The transaction is expected to close in the fourth quarter of this year, subject to remaining regulatory approvals and the satisfaction or waiver of customary closing conditions, Parkland said in a release Tuesday.
A review under the Investment Canada Act considers whether foreign investments would be a net benefit to the country or cause potential harm to national security.

The Parkland-Sunoco deal was announced at a time of fraught Canada-U.S. relations and amped-up resource nationalism amid the onslaught of U.S. President Donald Trump’s tariffs.
Earlier this year, Ottawa recently updated national security guidelines under the act to account for potential harms to Canada’s economic security.

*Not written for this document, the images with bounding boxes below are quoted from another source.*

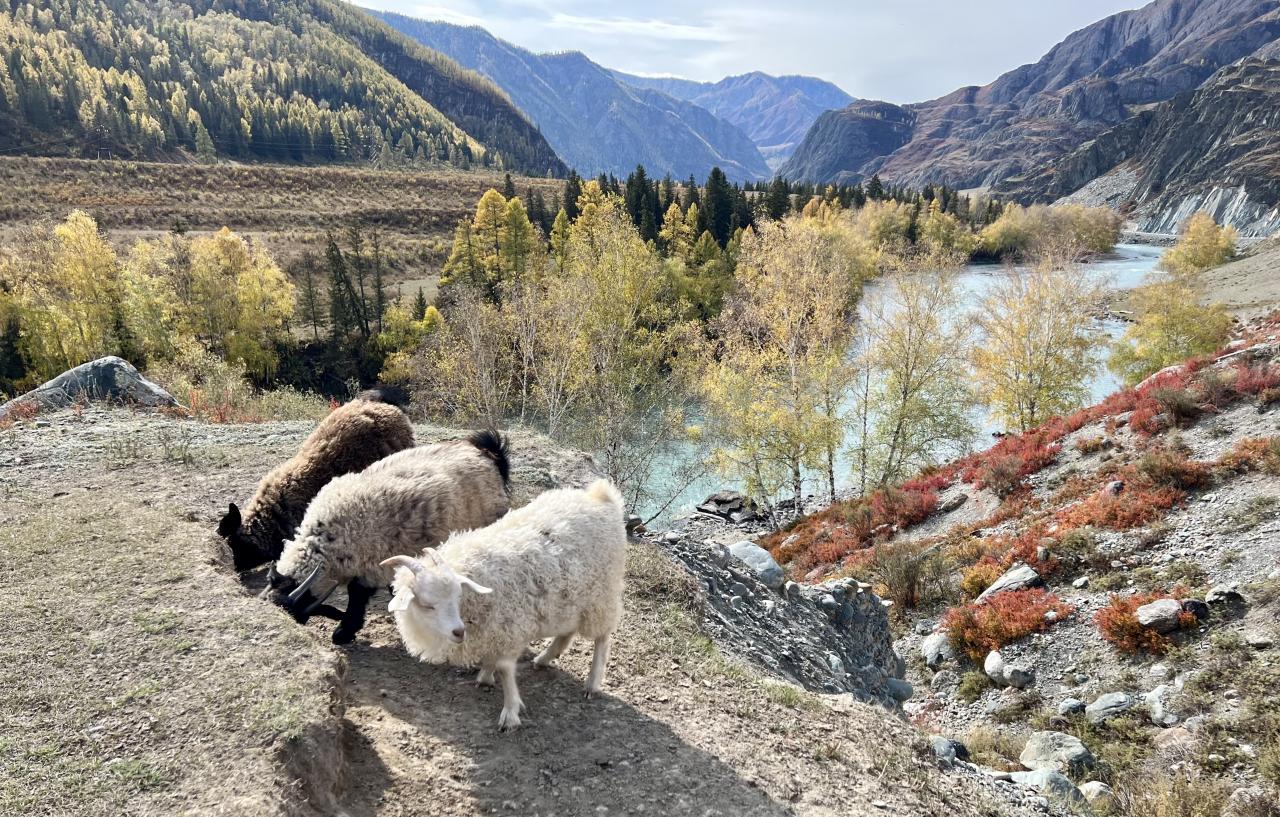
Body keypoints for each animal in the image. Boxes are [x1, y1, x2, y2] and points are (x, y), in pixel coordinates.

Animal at [268, 430, 512, 644]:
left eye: (293, 608)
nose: (297, 625)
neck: (327, 539)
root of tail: (488, 455)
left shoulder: (371, 565)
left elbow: (357, 596)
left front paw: (344, 632)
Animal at [381, 479, 627, 730]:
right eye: (428, 604)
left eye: (458, 597)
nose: (459, 632)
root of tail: (602, 497)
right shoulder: (493, 628)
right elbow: (492, 659)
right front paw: (485, 677)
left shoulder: (509, 626)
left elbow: (505, 669)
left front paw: (510, 712)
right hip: (571, 597)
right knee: (567, 632)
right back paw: (544, 659)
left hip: (601, 595)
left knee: (602, 638)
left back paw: (592, 683)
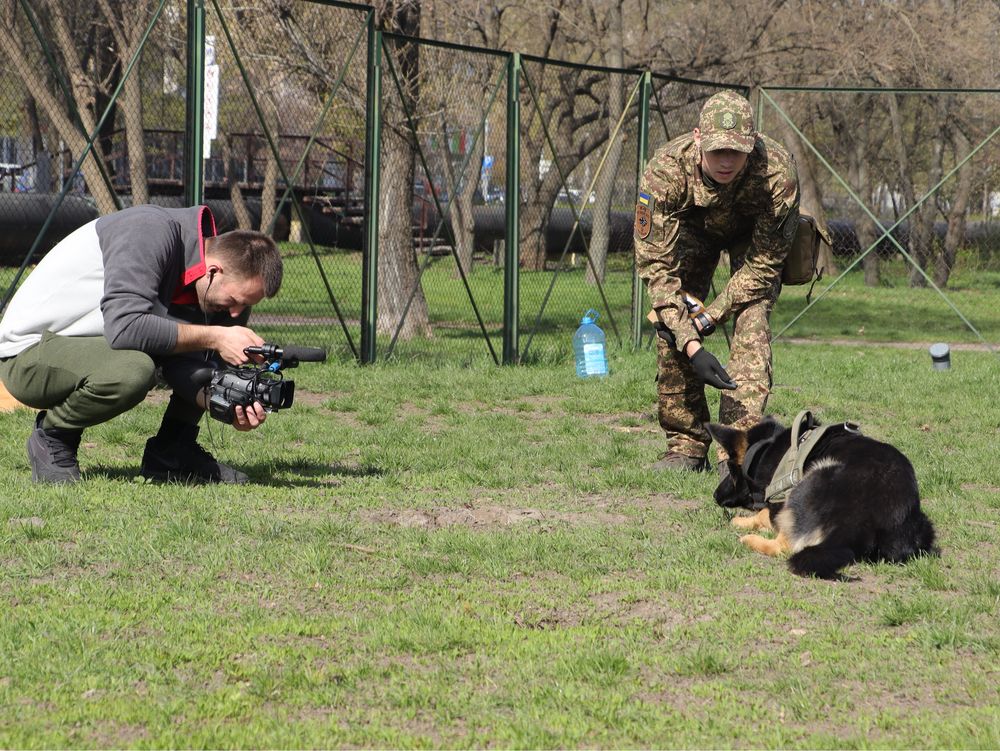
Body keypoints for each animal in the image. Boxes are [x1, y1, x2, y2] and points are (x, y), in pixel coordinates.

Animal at [708, 414, 932, 580]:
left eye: (730, 469)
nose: (715, 495)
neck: (767, 448)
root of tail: (861, 523)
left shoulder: (781, 497)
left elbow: (766, 513)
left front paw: (743, 521)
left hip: (814, 475)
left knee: (784, 546)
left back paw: (749, 539)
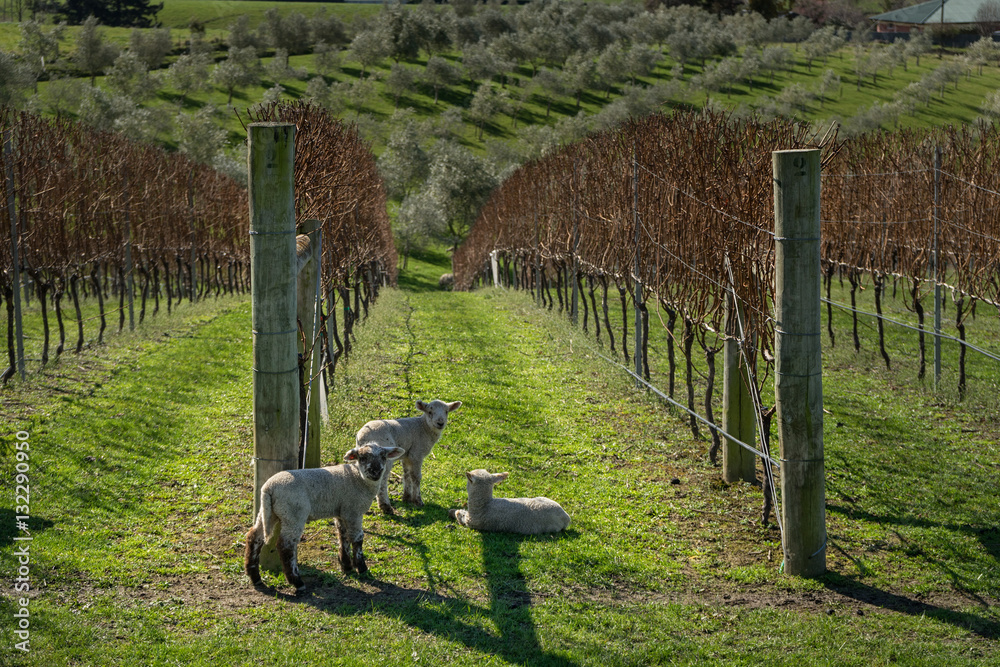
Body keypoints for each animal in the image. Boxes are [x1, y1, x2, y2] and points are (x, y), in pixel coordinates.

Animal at [244, 443, 404, 592]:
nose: (376, 471)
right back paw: (297, 582)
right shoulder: (353, 511)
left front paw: (347, 566)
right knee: (286, 545)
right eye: (362, 457)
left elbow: (343, 537)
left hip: (268, 512)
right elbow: (357, 539)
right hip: (294, 514)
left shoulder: (341, 512)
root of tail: (269, 488)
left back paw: (255, 577)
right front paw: (362, 568)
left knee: (254, 537)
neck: (358, 478)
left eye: (383, 456)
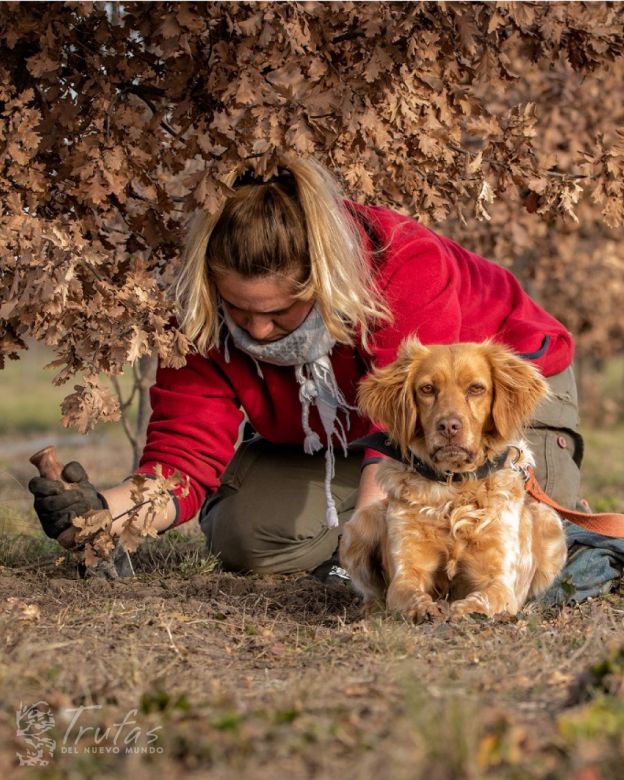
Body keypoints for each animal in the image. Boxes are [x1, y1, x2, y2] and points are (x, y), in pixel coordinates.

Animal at [338, 340, 568, 620]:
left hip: (550, 520)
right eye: (427, 389)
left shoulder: (499, 577)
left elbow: (487, 597)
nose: (448, 426)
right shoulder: (406, 570)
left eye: (476, 388)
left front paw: (467, 609)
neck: (454, 487)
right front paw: (424, 608)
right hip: (360, 522)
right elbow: (408, 591)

The government said it will consider the size of the Canadian business, its place in the innovation ecosystem and the impact on Canadian supply chains.
Parkland and Sunoco announced the friendly cash-and-stock deal valued at US$9.1 billion including assumed debt in May following a bitter proxy battle with investors in the Canadian company unhappy with its performance and strategy.
Parkland owns the Ultramar, Chevron and Pioneer gas station chains as well as several other brands in 26 countries. Sunoco outlets that had long operated in Canada were rebranded in 2009 under the Petro-Canada banner.
Parkland also runs a refinery in Burnaby, B.C., which supplies nearly one-third of the region’s domestically supplied gasoline and jet fuel.
The deal cleared a key U.S. antitrust hurdle last month when the waiting period under the Hart-Scott-Rodino Act expired.
Shareholders approved the takeover in June.